- [Passage to read]
========================================================================

After declaring a major in Russian history his junior year, Sanborn participated in a student exchange with Novosibirsk State University, one of the Soviet Union’s premier universities, located in the heart of its defense industry in Siberia. It was 1990, Mikhail Gorbachev was in power, and glasnost, which ushered in a new era for the Soviet Union by calling for transparency in government and allowing freedom of speech, was in full force.

“It was a really different place, and it was exciting because so much change was going on,” says Sanborn, who earned his Ph.D. in Russian history from the University of Chicago and as part of his studies lived in Moscow for a year in the 1990s. “You felt a sense of specialness.”

Last year, Sanborn and Ida Sinkevic, associate professor of art, took 19 students on a one-week trip to Moscow and St. Petersburg as part of a course on the country’s culture, history, and art. When they returned, students presented research projects and topics ranging from the history of vodka to mail order brides to the architecture of Russian churches.

Often, our world view is shaped by family, friends, and the media, but exposure to different cultures makes us “more respectful and tolerant of different norms and values,” says Sanborn, who not only teaches but conducts archival research, writes articles and books, and critiques the work of other professional historians.

Research adds depth and nuance to his understanding of the human experience, he says.

“Just as one of the real benefits of a liberal arts education is that students learn to think more broadly and substantively about the world they live in, so too is it crucial for professors to be engaged in high-level scholarship so that they become more complex thinkers and effective communicators,” he says.  “I know that I am a better professor on a daily basis thanks to the intellectual work I perform as a scholar.”

========================================================================

- [Data section]
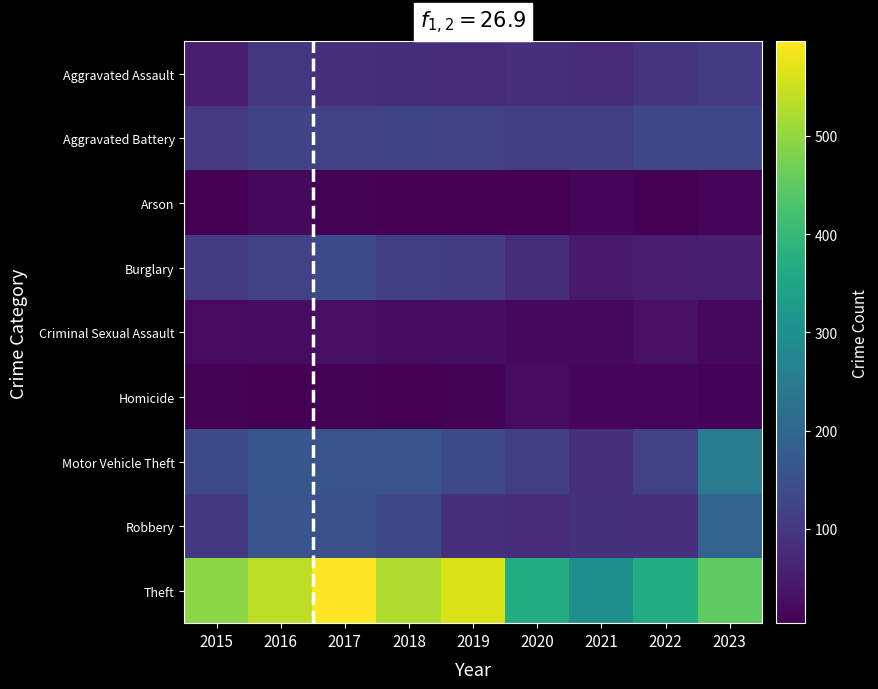

What is the total value across all series at 2021?

756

========================================================================

- [What to do]
a: Decide whether each statement agrees with the passage about Sanborn, and support each yes or no with the deciding words from the passage, quoted exactly.
(i) Sanborn's student exchange with Novosibirsk State University took place in 1990.
(ii) Sanborn earned his Ph.D. in Russian history at Novosibirsk State University.
(iii) The trip that Sanborn and Ida Sinkevic led to Moscow and St. Petersburg lasted two weeks.
b: From the passage about Sanborn, extract the part that opens with the words containing "Often, our world" and closes with "experience, he says.".
Work only from the passage about Sanborn.

- [Answer list]
a:
(i) Yes: "It was 1990, Mikhail Gorbachev was in power"
(ii) No: "who earned his Ph.D. in Russian history from the University of Chicago"
(iii) No: "took 19 students on a one-week trip to Moscow and St. Petersburg"

b:
Often, our world view is shaped by family, friends, and the media, but exposure to different cultures makes us “more respectful and tolerant of different norms and values,” says Sanborn, who not only teaches but conducts archival research, writes articles and books, and critiques the work of other professional historians.

Research adds depth and nuance to his understanding of the human experience, he says.